El resultado final, tras las imposiciones
en la infancia y la adolescencia, es un adulto fuerte, valiente, viril,
triunfador, seguro, competitivo… en definitiva, un hombre. Este,
forzado por la sociedad a ser de esta manera (a riesgo de ser humillado y
marginado), levanta una fachada de macho tras la que se esconde su
verdadero ser, ese que le enseñaron que debía estar oculto. Después de
un aprendizaje de años y años, las ideas de violencia, fuerza y
superioridad están tan arraigadas en el cerebro que el verdadero yo
oculto tras la máscara se siente como algo despreciable, en vez de como
lo bueno. Es en esta zona donde más vemos las consecuencias negativas
que tiene el machismo para los hombres, en ese intento por guardar el
equilibrio en ellos mismos. Todo gira en torno al miedo a la exclusión
social por salirse de las reglas establecidas: es una lucha constante
entre lo que deben ser y lo que verdaderamente son y sienten; entre
intentar ser libres y vivir bajo la presión social que no les deja
serlo.
Es por esto que una de las acciones
básicas para romper con el heteropatriarcado y el machismo es romper con
las masculinidades hegemónicas, y no solo con la feminidad; es decir,
romper con los esquemas de género, permitiéndonos ser personas, ni
hombre ni mujer. Es importante que comprendamos que no somos dos seres
que se complementan, es decir, la mujer no le da la parte femenina que
no tiene el hombre, al igual que el hombre no le da la parte masculina
que no tiene la mujer, y ninguno de los dos tiene algo que el otro jamás
podrá tener. Hombre y mujer se reflejan el uno al otro, ambos son
masculinos y femeninos al mismo tiempo, porque tanto la masculinidad
como la feminidad no son sino simples construcciones sociales cuya única
función, en el fondo, es oprimirnos y distanciarnos.

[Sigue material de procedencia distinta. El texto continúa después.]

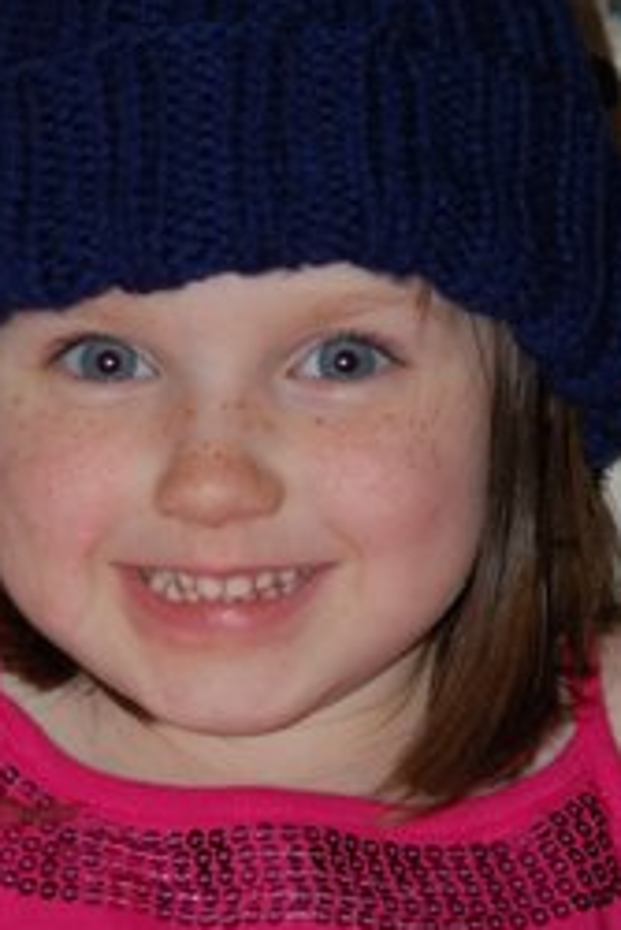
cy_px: 558
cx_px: 255
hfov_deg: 6.1
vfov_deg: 9.2
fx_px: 5788
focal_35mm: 224
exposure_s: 1/60
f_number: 5.6
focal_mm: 78
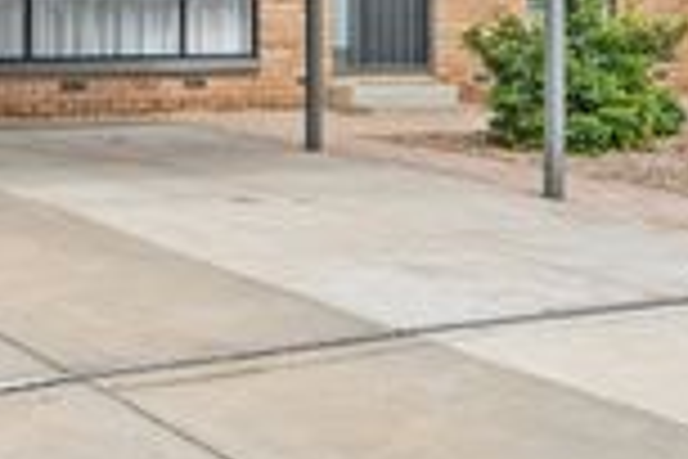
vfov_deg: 16.1
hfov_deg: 24.3
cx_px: 189
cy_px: -2
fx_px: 1586
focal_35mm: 83
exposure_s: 1/500
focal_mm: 27
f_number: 8
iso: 200
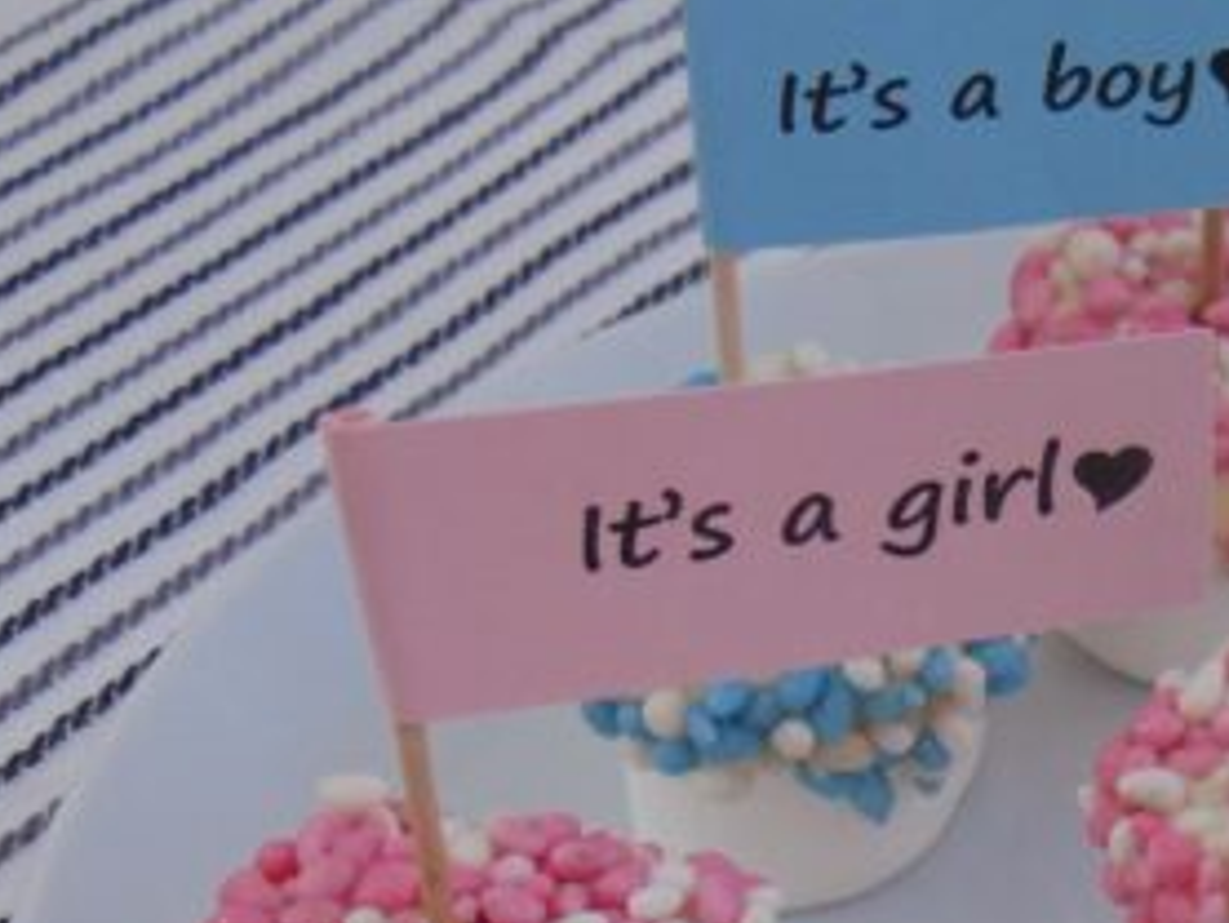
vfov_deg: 13.8
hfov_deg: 17.7
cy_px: 876
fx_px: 3765
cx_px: 1460
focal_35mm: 106
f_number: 3.3
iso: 80
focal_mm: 7.6
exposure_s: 1/60
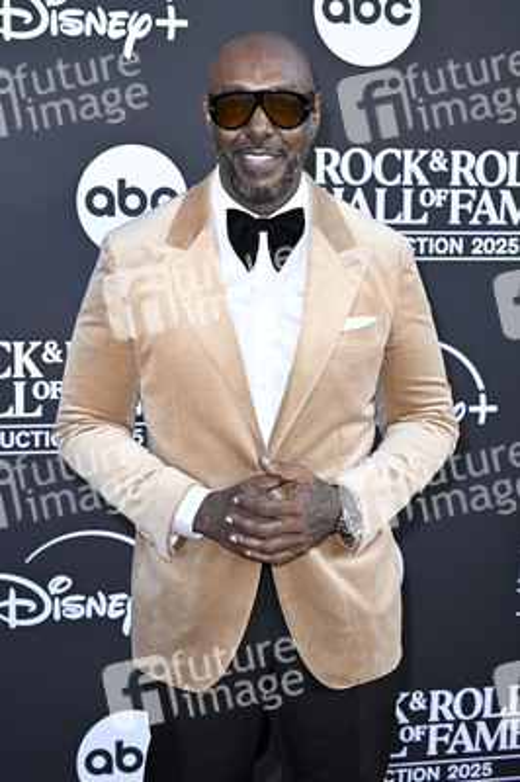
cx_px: 260
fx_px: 1411
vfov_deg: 31.0
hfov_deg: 20.9
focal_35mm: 65
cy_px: 391
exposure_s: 1/320
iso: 640
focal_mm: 65
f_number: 6.3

Dedicado a una persona que me recordó que ellos también sufren, haciendo que rescatase este artículo del baúl de los recuerdos.
Nota de la autora: este
artículo es sólo una aproximación a la construcción de la masculinidad,
por lo que sus ejemplos y temas tratados se deben entender como una
pequeña parte de un todo más complejo aún de lo presentado aquí. Es
decir, que debido a la falta de espacio me he dejado muchas cosas en el
tintero sobre las que trataré de escribir en otra ocasión.